When I want to sound smart and intimidate people, I calmly look at them, chew on a muffin for a few seconds, and then throw it against a wall and scream, “DO YOU DOLLAR-COST AVERAGE???” People are often so impressed that they slowly inch away, then whisper to people around them. I can only guess that they’re discussing how suave and knowledgeable I am.
Dollar-Cost Averaging: Investing Slowly Overtime
Anyway, “dollar-cost averaging” is a phrase that refers to investing regular amounts over time, rather than investing all your money in a fund at once. Why would you do this? Imagine if you invest $10,000 tomorrow and the stock drops 20 percent. At $8,000, it will need to increase 25 percent (not 20 percent) to get back to $10,000. By investing at regular intervals over time, you hedge against any drops in the price —and if your fund does drop, you’ll pick up shares at a discount price. In other words, by investing over time, you don’t try to time the market. You use time to your advantage. This is the essence of automatic investing, which lets you consistently invest in a fund so you don’t have to guess when the market is up or down.
Here, we covered your automatic infrastructure. To set up automatic investing, configure your accounts to automatically pull a set amount of money from your checking account each month. See details. Remember: If you set it up, most funds waive transaction fees.
But here’s a question: If you have a big pile of money to invest, what’s the better option: Dollar-cost averaging it or investing the entire lump sum all at once? The answer might surprise you. Vanguard research found that lump-sum investing actually beats dollar-cost averaging two-thirds of the time. Because the market tends to go up and stocks and bonds tend to outperform cash, investing all at once produces higher returns in most situations. But—and there are several buts—this isn’t true if the market is going down. (Of course, nobody can predict where the market will go, especially in the short term.) And investing isn’t just about math, but about the very real effects of your emotions on your investing behavior.

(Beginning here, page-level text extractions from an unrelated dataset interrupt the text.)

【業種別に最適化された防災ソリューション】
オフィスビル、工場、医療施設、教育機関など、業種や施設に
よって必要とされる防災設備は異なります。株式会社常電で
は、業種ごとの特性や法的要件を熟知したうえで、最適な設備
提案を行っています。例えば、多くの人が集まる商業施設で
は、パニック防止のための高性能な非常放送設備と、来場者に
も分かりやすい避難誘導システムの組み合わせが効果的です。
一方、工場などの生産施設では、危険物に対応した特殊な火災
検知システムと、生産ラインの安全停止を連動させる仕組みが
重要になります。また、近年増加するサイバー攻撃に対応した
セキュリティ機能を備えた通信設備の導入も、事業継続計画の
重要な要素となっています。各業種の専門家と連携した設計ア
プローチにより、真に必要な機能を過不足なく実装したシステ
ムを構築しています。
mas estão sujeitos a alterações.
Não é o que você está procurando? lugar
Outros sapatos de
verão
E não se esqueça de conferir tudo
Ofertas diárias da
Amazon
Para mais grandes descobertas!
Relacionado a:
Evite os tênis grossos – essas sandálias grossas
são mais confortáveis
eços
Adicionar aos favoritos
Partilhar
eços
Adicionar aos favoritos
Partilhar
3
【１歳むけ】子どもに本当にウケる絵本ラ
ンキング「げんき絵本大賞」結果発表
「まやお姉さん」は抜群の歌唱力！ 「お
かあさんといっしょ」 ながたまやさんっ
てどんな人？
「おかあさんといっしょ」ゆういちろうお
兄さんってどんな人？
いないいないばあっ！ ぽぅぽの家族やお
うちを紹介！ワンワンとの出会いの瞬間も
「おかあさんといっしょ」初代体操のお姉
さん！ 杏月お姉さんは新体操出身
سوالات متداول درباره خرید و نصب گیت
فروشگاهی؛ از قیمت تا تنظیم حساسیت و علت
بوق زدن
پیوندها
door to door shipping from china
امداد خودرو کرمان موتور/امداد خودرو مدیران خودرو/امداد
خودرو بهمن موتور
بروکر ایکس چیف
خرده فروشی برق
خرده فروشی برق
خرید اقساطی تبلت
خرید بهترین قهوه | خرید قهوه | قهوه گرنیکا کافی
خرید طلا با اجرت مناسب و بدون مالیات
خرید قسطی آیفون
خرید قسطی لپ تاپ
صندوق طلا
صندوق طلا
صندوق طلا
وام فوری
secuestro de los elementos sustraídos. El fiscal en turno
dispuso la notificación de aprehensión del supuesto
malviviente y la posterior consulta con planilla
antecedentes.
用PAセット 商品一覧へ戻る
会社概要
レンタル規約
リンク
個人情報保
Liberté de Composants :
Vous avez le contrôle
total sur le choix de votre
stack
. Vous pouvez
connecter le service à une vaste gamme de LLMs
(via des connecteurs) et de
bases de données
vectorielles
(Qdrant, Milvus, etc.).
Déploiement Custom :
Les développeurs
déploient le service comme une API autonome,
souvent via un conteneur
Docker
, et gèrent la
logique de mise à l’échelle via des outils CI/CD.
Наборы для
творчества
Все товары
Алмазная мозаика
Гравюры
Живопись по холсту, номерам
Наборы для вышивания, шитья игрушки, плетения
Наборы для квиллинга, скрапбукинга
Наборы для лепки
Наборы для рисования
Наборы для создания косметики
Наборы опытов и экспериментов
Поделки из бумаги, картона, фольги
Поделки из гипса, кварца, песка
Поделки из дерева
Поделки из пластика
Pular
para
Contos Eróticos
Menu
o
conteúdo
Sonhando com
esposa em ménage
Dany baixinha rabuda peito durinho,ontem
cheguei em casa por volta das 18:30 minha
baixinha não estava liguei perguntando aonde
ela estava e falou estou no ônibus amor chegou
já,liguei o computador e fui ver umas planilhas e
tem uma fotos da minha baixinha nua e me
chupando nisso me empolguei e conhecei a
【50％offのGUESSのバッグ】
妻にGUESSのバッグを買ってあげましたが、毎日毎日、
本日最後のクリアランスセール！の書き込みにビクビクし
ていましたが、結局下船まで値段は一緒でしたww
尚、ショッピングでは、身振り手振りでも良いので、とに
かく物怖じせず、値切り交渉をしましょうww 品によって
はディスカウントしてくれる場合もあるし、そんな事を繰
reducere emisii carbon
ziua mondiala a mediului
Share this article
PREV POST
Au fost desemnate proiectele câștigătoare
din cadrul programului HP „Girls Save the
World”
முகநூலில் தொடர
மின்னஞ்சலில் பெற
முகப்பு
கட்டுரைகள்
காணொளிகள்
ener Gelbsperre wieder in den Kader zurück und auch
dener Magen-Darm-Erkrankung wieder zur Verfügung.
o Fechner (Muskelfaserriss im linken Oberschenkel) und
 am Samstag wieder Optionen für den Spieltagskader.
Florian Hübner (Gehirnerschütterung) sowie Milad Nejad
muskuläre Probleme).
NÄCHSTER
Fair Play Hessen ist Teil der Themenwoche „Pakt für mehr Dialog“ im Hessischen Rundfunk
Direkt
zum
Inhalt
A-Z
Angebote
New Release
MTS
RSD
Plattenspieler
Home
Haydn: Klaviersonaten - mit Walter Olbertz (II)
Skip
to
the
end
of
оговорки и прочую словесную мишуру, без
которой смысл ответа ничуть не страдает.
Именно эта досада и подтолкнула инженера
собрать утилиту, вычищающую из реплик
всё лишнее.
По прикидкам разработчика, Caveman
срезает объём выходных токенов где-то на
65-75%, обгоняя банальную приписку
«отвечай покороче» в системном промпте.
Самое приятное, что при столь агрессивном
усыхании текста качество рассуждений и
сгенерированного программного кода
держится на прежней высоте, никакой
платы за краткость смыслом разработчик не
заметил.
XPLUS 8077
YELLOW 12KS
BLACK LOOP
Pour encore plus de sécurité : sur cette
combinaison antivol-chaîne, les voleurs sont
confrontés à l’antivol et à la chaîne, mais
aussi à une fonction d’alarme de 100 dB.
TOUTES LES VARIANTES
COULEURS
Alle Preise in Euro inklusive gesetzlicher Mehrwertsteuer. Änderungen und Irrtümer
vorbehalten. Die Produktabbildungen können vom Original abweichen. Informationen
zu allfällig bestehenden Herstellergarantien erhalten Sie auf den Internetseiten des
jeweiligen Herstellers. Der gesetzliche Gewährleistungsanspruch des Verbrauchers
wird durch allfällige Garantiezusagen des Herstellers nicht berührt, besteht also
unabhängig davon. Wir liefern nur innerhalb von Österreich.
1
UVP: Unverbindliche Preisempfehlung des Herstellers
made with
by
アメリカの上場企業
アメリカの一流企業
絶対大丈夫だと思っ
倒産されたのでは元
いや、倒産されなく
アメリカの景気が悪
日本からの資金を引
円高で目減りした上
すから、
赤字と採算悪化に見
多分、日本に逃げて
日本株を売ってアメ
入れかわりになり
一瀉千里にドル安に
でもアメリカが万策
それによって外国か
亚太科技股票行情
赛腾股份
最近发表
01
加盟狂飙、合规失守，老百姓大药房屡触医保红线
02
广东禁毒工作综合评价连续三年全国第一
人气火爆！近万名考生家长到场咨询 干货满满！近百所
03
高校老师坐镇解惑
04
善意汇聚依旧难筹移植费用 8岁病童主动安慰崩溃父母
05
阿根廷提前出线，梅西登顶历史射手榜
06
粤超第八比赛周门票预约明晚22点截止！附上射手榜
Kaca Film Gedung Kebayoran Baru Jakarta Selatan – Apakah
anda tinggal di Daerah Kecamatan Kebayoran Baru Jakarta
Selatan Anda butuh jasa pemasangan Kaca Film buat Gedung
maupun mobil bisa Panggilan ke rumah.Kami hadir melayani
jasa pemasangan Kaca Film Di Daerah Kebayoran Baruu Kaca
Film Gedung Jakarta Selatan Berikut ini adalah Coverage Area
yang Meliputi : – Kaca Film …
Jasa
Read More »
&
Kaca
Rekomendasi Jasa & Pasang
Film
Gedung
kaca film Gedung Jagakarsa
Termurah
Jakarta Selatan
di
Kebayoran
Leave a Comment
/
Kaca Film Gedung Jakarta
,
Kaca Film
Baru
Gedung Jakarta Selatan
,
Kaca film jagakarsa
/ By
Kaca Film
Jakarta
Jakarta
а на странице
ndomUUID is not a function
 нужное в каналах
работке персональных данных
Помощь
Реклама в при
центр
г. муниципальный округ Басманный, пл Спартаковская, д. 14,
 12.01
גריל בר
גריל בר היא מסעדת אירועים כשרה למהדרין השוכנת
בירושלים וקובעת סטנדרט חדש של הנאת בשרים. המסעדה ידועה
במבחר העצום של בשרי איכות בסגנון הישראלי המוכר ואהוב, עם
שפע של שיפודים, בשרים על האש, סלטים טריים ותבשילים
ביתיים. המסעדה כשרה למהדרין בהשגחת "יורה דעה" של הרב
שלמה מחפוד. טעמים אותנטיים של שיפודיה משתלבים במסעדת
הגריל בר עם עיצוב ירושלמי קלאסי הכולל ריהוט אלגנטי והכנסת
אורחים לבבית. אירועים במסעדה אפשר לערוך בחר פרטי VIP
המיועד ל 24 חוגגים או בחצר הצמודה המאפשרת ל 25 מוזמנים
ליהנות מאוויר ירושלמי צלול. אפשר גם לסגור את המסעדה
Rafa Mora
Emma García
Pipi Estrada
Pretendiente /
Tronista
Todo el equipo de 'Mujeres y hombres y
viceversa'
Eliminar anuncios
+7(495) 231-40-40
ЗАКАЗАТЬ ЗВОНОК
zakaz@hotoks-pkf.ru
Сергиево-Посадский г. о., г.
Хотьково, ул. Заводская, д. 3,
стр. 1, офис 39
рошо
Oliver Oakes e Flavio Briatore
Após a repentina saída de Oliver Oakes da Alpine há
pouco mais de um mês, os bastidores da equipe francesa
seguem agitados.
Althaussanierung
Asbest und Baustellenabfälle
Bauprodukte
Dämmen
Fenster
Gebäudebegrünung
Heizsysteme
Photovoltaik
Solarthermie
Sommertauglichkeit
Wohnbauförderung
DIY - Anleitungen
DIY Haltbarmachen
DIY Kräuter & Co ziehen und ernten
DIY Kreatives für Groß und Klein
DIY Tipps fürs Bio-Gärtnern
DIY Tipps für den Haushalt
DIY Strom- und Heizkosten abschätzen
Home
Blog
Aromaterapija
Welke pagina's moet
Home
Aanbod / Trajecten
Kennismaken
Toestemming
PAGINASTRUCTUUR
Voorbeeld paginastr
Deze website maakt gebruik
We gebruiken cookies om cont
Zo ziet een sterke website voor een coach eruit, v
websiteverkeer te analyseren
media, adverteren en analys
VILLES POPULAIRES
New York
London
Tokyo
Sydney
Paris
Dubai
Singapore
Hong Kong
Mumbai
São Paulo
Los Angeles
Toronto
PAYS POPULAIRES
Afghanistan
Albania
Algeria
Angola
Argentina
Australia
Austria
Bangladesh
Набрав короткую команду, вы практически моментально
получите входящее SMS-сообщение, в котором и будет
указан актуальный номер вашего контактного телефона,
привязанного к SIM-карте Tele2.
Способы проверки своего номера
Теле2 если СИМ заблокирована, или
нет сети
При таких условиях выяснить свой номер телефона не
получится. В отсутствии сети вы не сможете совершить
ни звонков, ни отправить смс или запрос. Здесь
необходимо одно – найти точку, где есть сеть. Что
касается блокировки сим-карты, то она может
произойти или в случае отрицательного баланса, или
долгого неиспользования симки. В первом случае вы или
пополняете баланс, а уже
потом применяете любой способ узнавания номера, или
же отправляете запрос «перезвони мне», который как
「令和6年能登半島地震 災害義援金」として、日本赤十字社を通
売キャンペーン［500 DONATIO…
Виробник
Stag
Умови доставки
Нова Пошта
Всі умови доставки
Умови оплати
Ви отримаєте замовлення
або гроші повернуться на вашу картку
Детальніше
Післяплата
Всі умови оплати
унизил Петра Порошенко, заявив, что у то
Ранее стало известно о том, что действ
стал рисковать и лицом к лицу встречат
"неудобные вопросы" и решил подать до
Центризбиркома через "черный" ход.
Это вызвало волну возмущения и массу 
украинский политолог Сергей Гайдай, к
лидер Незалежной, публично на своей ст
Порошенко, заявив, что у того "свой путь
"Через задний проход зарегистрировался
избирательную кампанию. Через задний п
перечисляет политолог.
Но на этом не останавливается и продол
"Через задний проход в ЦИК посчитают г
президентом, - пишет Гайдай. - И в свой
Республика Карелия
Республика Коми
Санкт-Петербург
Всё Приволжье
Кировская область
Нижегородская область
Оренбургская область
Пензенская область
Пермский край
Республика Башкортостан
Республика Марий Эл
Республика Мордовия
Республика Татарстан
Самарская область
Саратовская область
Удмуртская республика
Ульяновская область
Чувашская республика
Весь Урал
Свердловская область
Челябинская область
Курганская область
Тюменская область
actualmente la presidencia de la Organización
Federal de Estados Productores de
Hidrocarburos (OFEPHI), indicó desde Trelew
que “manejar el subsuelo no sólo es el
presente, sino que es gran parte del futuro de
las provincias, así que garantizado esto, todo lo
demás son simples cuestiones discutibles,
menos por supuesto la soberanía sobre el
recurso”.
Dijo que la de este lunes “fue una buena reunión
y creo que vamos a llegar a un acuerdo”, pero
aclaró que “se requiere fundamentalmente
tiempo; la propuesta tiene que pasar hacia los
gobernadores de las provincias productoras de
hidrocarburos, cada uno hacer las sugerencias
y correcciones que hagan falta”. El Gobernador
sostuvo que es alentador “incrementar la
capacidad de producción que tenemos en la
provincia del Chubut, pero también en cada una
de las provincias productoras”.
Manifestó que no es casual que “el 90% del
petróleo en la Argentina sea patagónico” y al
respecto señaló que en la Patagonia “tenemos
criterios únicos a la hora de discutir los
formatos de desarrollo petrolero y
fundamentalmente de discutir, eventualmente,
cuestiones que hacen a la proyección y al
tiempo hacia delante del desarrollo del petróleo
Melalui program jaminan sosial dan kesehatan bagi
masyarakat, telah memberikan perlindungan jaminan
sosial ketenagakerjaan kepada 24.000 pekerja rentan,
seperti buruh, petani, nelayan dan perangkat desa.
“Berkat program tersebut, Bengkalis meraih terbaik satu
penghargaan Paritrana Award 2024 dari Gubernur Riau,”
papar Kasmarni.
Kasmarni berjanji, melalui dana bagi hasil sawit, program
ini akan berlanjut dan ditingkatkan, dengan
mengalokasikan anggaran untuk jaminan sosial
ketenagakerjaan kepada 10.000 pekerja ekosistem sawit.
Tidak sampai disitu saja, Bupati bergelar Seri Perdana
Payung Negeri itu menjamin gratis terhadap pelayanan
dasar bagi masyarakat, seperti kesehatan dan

In short, most of us already dollar-cost average since we take part of our monthly paycheck and invest it. But if you have a lump sum of money, most of the time you’ll get better returns by investing it all at once.
Buying into Individual Index Funds
Once you’ve got a list of index funds you want to own in your portfolio— usually three to seven funds—start buying them one by one. If you can afford to buy into all of the funds at once, go for it—but most people can’t do this, since the minimum for each fund is between $1,000 and $3,000.
Just like with a target date fund, you want to set a savings goal to accumulate enough to pay for the minimum of the first fund. Then you’ll buy that fund, continue investing a small amount in it, and set a new savings goal to get the next fund. Investing isn’t a race—you don’t need a perfect asset allocation tomorrow. Here’s how to handle buying multiple index funds over time.
Let’s say you check your Conscious Spending Plan, and it allows you to invest $500 per month after contributing to your 401(k). Assuming all of your funds have a $1,000 minimum, you’d set a savings goal of $1,000 for Index Fund 1 and save for two months. Once you have accumulated enough to cover the minimum, transfer that $1,000 from savings to your investment account and buy the fund. Now, set up a contribution of $100 per month to the fund you just bought. Then take the remaining $400 per month set aside for investing ($500 total minus the $100 you’re investing in Index Fund 1) and start another savings goal toward Index Fund 2. Once you’ve saved enough, buy Index Fund 2. Repeat this process as necessary. Sure, it may take a few years to get to the point where you own all the index funds you need, but remember, you’re taking a forty- or fifty-year outlook on investing—it’s not about the short term. This is the cost of constructing your own perfect portfolio.
Top Tips To Remember
Note: Once you own all the funds you need, you can split the money across funds according to your asset allocation—but don’t just split it evenly. Remember, your asset allocation determines how much money you invest in different areas. If you have $250 to invest per month and you buy seven index funds, the average person who knows nothing (i.e., most people) will split the money seven ways and send $35 to each. That’s wrong. Depending on your asset allocation, you’ll send more or less money to various funds, using this calculation: (Your monthly total amount of investing money) (Percentage of asset allocation for a particular investment) = Amount you’ll invest there. For example, if you’re investing $1,000 per month and your Swensen allocation recommends 30 percent for domestic equities, you’ll calculate ($1,000) (0.3)= $300 and put that toward your domestic-equity fund. Repeat for all other funds in your portfolio.
Finally, if you opt for investing in your own index funds, you’ll have to rebalance about once a year, which will keep your funds in line with your target asset allocation.